[Stored records]
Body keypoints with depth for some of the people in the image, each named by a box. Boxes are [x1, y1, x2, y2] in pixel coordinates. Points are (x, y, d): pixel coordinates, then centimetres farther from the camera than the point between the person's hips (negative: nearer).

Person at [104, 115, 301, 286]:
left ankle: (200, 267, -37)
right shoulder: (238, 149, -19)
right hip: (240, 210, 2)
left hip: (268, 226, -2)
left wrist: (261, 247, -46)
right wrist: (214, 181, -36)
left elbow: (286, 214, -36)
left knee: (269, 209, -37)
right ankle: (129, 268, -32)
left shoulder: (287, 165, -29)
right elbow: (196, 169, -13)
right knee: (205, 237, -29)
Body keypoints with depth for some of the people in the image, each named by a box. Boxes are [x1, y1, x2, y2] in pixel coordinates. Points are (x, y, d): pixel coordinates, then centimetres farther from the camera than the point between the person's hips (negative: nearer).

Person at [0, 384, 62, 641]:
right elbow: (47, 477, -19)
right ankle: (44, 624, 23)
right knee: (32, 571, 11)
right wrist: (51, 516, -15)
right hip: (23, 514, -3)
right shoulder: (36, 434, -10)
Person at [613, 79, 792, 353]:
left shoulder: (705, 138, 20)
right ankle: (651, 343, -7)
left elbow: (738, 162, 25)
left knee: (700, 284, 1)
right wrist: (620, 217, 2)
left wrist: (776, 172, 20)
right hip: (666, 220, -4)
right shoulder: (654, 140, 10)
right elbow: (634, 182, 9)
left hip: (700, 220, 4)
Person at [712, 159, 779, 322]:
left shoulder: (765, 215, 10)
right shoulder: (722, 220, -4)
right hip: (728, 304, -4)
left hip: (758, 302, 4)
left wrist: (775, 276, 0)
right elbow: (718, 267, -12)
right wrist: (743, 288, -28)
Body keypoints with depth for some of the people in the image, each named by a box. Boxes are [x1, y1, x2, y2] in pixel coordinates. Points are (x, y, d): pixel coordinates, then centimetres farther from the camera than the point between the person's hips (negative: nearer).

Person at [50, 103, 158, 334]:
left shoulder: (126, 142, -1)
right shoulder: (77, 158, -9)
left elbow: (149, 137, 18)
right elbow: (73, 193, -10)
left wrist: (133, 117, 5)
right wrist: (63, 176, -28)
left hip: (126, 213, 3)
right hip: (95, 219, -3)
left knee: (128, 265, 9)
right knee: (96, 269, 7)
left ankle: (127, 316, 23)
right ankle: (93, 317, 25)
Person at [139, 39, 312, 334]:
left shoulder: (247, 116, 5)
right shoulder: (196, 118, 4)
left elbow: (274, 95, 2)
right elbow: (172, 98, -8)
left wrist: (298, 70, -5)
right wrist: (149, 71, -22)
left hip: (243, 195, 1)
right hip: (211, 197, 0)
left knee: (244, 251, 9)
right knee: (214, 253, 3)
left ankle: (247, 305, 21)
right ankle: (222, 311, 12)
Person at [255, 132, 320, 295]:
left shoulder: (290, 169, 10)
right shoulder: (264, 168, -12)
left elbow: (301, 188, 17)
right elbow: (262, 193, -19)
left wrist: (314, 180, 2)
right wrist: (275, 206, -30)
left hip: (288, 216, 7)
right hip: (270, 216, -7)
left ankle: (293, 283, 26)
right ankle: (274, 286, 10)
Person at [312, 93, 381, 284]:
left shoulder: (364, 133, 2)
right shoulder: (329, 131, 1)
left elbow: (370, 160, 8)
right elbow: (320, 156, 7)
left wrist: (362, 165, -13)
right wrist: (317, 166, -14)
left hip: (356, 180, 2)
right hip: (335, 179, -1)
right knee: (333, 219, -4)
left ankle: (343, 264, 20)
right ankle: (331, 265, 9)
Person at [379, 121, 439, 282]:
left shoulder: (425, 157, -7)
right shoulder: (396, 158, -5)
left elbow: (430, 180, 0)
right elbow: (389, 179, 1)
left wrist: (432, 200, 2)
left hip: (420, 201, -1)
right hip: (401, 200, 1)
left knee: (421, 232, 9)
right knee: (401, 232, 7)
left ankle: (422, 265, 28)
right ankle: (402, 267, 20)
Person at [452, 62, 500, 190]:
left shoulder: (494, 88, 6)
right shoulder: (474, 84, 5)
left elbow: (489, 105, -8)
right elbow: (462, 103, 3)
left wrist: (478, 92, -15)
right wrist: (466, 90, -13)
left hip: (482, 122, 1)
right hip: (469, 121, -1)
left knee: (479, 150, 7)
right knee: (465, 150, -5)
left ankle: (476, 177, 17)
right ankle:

**INSTRUCTIONS FOR THE TASK:**
Can you retype all of the data above, line for line, without changing a single character?

**EXERCISE ANSWER:**
Body keypoints with depth for some of the people in the image, each named by a box. Boxes are [x1, y1, x2, y2] in pixel coordinates. Points are (x, y, d): pixel coordinates, then centimetres farther from the camera than the point between the person's hips (negative: nearer).

Person at [104, 115, 301, 286]:
left ankle: (200, 267, -37)
right shoulder: (238, 149, -19)
right hip: (240, 210, 2)
left hip: (268, 226, -2)
left wrist: (261, 247, -46)
right wrist: (214, 181, -36)
left elbow: (286, 214, -36)
left knee: (269, 209, -37)
right ankle: (129, 268, -32)
left shoulder: (287, 165, -29)
right elbow: (196, 169, -13)
right knee: (205, 237, -29)
Body keypoints with depth for some of the people in the image, each named by a box. Boxes are [x1, y1, x2, y2] in pixel coordinates. Points are (x, y, d): pixel coordinates, then centimetres farther from the camera than the point between the person's hips (negative: nearer).

Person at [0, 384, 62, 641]:
right elbow: (47, 477, -19)
right ankle: (44, 624, 23)
right knee: (32, 571, 11)
right wrist: (51, 516, -15)
right hip: (23, 514, -3)
right shoulder: (36, 434, -10)
Person at [613, 79, 792, 353]:
left shoulder: (705, 138, 20)
right ankle: (651, 343, -7)
left elbow: (738, 162, 25)
left knee: (700, 284, 1)
right wrist: (620, 217, 2)
left wrist: (776, 172, 20)
right hip: (666, 220, -4)
right shoulder: (654, 140, 10)
right elbow: (634, 182, 9)
left hip: (700, 220, 4)
Person at [712, 159, 779, 322]:
left shoulder: (765, 215, 10)
right shoulder: (722, 220, -4)
right hip: (728, 304, -4)
left hip: (758, 302, 4)
left wrist: (775, 276, 0)
right elbow: (718, 267, -12)
right wrist: (743, 288, -28)
Body keypoints with depth for some of the people in the image, each named by a box. Boxes are [x1, y1, x2, y2] in pixel coordinates. Points are (x, y, d): pixel coordinates, then centimetres farther from the camera than the point between the person's hips (negative: nearer).

Person at [50, 103, 158, 334]:
left shoulder: (126, 142, -1)
right shoulder: (77, 158, -9)
left elbow: (149, 137, 18)
right elbow: (73, 193, -10)
left wrist: (133, 117, 5)
right wrist: (63, 176, -28)
left hip: (126, 213, 3)
right hip: (95, 219, -3)
left knee: (128, 265, 9)
right knee: (96, 269, 7)
left ankle: (127, 316, 23)
right ankle: (93, 317, 25)
Person at [139, 39, 312, 334]:
left shoulder: (247, 116, 5)
right shoulder: (196, 118, 4)
left elbow: (274, 95, 2)
right elbow: (172, 98, -8)
left wrist: (298, 70, -5)
right wrist: (149, 71, -22)
left hip: (243, 195, 1)
right hip: (211, 197, 0)
left knee: (244, 251, 9)
right knee: (214, 253, 3)
left ankle: (247, 305, 21)
right ankle: (222, 311, 12)
Person at [255, 132, 320, 295]:
left shoulder: (290, 169, 10)
right shoulder: (264, 168, -12)
left elbow: (301, 188, 17)
right elbow: (262, 193, -19)
left wrist: (314, 180, 2)
right wrist: (275, 206, -30)
left hip: (288, 216, 7)
right hip: (270, 216, -7)
left ankle: (293, 283, 26)
right ankle: (274, 286, 10)
Person at [312, 93, 381, 284]:
left shoulder: (364, 133, 2)
right shoulder: (329, 131, 1)
left elbow: (370, 160, 8)
right elbow: (320, 156, 7)
left wrist: (362, 165, -13)
right wrist: (317, 166, -14)
left hip: (356, 180, 2)
right hip: (335, 179, -1)
right knee: (333, 219, -4)
left ankle: (343, 264, 20)
right ankle: (331, 265, 9)
Person at [379, 121, 439, 282]:
left shoulder: (425, 157, -7)
right shoulder: (396, 158, -5)
left elbow: (430, 180, 0)
right elbow: (389, 179, 1)
left wrist: (432, 200, 2)
left hip: (420, 201, -1)
right hip: (401, 200, 1)
left knee: (421, 232, 9)
right knee: (401, 232, 7)
left ankle: (422, 265, 28)
right ankle: (402, 267, 20)
Person at [452, 62, 500, 190]:
left shoulder: (494, 88, 6)
right shoulder: (474, 84, 5)
left elbow: (489, 105, -8)
right elbow: (462, 103, 3)
left wrist: (478, 92, -15)
right wrist: (466, 90, -13)
left hip: (482, 122, 1)
right hip: (469, 121, -1)
left knee: (479, 150, 7)
right knee: (465, 150, -5)
left ankle: (476, 177, 17)
right ankle:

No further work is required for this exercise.